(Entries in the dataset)
+===+

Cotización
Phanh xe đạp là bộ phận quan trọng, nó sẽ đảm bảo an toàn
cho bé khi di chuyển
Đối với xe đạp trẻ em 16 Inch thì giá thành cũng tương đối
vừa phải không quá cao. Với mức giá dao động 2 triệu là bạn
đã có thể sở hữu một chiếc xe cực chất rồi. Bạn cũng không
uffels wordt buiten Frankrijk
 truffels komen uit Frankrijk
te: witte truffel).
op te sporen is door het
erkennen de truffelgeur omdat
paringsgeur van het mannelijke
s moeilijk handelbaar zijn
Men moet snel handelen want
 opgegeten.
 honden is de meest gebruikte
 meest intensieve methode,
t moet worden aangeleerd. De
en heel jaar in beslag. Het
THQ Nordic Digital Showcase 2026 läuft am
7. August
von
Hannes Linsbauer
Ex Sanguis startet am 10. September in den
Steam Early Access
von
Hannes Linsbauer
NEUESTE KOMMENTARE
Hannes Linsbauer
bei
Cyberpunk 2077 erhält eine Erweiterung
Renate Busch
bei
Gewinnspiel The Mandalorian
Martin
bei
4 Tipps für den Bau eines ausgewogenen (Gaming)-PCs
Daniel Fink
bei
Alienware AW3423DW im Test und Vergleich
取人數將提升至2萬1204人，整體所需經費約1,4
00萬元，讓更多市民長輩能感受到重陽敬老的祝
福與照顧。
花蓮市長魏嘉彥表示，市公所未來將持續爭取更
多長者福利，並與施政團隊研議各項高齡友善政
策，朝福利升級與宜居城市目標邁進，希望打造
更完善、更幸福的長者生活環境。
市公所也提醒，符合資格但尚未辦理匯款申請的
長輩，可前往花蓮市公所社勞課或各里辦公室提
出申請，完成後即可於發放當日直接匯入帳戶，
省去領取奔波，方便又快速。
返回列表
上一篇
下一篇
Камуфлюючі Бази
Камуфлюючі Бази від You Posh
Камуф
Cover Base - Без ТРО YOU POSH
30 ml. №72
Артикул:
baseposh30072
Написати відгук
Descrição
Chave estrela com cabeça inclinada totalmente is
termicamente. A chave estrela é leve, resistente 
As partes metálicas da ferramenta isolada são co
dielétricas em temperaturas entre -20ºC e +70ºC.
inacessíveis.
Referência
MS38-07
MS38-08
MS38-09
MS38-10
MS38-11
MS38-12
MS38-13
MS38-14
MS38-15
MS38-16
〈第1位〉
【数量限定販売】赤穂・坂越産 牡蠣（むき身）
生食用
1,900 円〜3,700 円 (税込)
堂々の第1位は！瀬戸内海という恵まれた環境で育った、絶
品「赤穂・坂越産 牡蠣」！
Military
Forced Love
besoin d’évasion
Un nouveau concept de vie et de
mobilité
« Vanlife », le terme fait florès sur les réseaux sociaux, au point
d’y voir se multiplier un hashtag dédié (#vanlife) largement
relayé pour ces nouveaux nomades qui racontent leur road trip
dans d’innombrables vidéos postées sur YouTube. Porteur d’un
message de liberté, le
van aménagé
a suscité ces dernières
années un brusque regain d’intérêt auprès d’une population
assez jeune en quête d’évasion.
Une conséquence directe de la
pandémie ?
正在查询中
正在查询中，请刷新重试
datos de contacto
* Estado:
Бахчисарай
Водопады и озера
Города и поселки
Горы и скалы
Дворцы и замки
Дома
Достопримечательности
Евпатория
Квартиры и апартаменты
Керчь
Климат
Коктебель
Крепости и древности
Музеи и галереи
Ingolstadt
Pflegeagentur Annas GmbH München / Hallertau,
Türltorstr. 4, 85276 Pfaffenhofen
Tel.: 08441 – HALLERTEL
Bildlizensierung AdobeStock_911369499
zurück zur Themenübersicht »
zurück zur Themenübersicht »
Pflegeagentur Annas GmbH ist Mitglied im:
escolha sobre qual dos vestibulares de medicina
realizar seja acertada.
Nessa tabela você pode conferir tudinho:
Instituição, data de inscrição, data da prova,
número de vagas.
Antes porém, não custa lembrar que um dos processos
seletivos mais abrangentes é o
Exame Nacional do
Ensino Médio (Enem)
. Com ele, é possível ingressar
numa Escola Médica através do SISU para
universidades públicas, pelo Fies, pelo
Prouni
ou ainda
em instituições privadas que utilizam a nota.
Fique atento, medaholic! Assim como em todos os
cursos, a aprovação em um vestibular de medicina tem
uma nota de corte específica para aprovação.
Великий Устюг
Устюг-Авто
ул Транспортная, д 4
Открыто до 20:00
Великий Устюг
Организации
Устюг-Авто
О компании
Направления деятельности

+===+

Can you transcribe the entries line for line, from the very first line up to and including the line with "relayé pour ces"?

▶ _Solved problem_
Cotización
Phanh xe đạp là bộ phận quan trọng, nó sẽ đảm bảo an toàn
cho bé khi di chuyển
Đối với xe đạp trẻ em 16 Inch thì giá thành cũng tương đối
vừa phải không quá cao. Với mức giá dao động 2 triệu là bạn
đã có thể sở hữu một chiếc xe cực chất rồi. Bạn cũng không
uffels wordt buiten Frankrijk
 truffels komen uit Frankrijk
te: witte truffel).
op te sporen is door het
erkennen de truffelgeur omdat
paringsgeur van het mannelijke
s moeilijk handelbaar zijn
Men moet snel handelen want
 opgegeten.
 honden is de meest gebruikte
 meest intensieve methode,
t moet worden aangeleerd. De
en heel jaar in beslag. Het
THQ Nordic Digital Showcase 2026 läuft am
7. August
von
Hannes Linsbauer
Ex Sanguis startet am 10. September in den
Steam Early Access
von
Hannes Linsbauer
NEUESTE KOMMENTARE
Hannes Linsbauer
bei
Cyberpunk 2077 erhält eine Erweiterung
Renate Busch
bei
Gewinnspiel The Mandalorian
Martin
bei
4 Tipps für den Bau eines ausgewogenen (Gaming)-PCs
Daniel Fink
bei
Alienware AW3423DW im Test und Vergleich
取人數將提升至2萬1204人，整體所需經費約1,4
00萬元，讓更多市民長輩能感受到重陽敬老的祝
福與照顧。
花蓮市長魏嘉彥表示，市公所未來將持續爭取更
多長者福利，並與施政團隊研議各項高齡友善政
策，朝福利升級與宜居城市目標邁進，希望打造
更完善、更幸福的長者生活環境。
市公所也提醒，符合資格但尚未辦理匯款申請的
長輩，可前往花蓮市公所社勞課或各里辦公室提
出申請，完成後即可於發放當日直接匯入帳戶，
省去領取奔波，方便又快速。
返回列表
上一篇
下一篇
Камуфлюючі Бази
Камуфлюючі Бази від You Posh
Камуф
Cover Base - Без ТРО YOU POSH
30 ml. №72
Артикул:
baseposh30072
Написати відгук
Descrição
Chave estrela com cabeça inclinada totalmente is
termicamente. A chave estrela é leve, resistente 
As partes metálicas da ferramenta isolada são co
dielétricas em temperaturas entre -20ºC e +70ºC.
inacessíveis.
Referência
MS38-07
MS38-08
MS38-09
MS38-10
MS38-11
MS38-12
MS38-13
MS38-14
MS38-15
MS38-16
〈第1位〉
【数量限定販売】赤穂・坂越産 牡蠣（むき身）
生食用
1,900 円〜3,700 円 (税込)
堂々の第1位は！瀬戸内海という恵まれた環境で育った、絶
品「赤穂・坂越産 牡蠣」！
Military
Forced Love
besoin d’évasion
Un nouveau concept de vie et de
mobilité
« Vanlife », le terme fait florès sur les réseaux sociaux, au point
d’y voir se multiplier un hashtag dédié (#vanlife) largement
relayé pour ces nouveaux nomades qui racontent leur road trip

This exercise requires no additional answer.